All the libraries used under this project are included in the file, requirements.txt. To install, just run the command
$ pip install --upgrade pip
$ pip install -r requirements.txt
Here, you can find the first 1 billion bytes of English Wikipedia.
$ mkdir data
$ wget -c http://mattmahoney.net/dc/enwik9.zip -P data
$ unzip data/enwik9.zip -d data
This is a raw Wikipedia dump and needs to be cleaned because it contains a lot of HTML/XML data. There are two ways to pre-process it. Here, I am using the wikifil.pl bundled with FastText (the script was originally developed by Matt Mahoney, and can be found on his website.) to pre-process it.
$ perl src/package/wikifil.pl data/enwik9 > data/fil9
The script, pre-train.py takes the following arguments:
- Files
- Input File: Clean wiki dump
- Output File: Saved model
- Model Hyperparameters
- Vector Size, -s: Defines the Embedding Size
- Skipgram, -sg: Decides whether model uses skipgram or CBOW
- Loss Function, -hs: Loss function used is Hierarchal Softmax or Negative Sampling
- Epochs, -e: Number of epochs
$ mkdir model
$ python src/pre-train.py -i data/fil9 -o model/pre_wiki -s 300 -sg 1 -hs 1 -e 5
Next, we try to see how these pre-trained embeddings perform on the Google Analogy Task. For this we have the analogy.py.
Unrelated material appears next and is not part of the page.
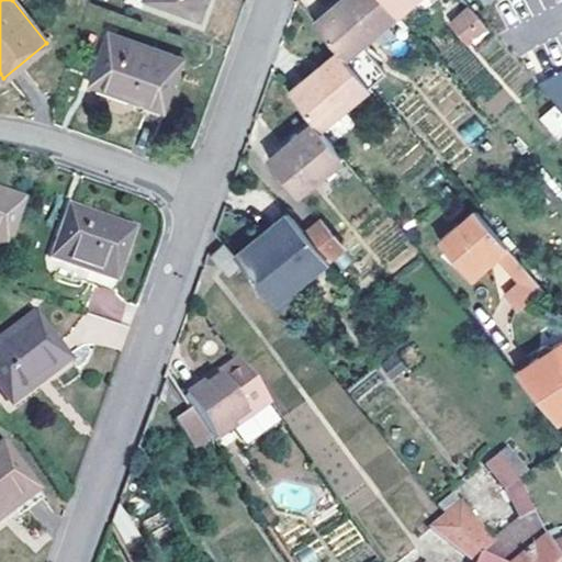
[(156,0),(198,14),(202,0),(156,0)]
Updates are to be made so that the script evaluates the model for the entire dataset.
$ python analogy.py -i data/questions-words.txt -m model/pre_wiki
Question: high is to higher as great is to ?
Answer: greater
Predicted: greater
Question: glendale is to arizona as akron is to ?
Answer: ohio
Predicted: ohio
Question: ethical is to unethical as comfortable is to ?
Answer: uncomfortable
Predicted: comfortably
Question: netherlands is to dutch as brazil is to ?
Answer: brazilian
Predicted: brazilian
Question: free is to freely as happy is to ?
Answer: happily
Predicted: happily
Question: luanda is to angola as monrovia is to ?
Answer: liberia
Predicted: liberia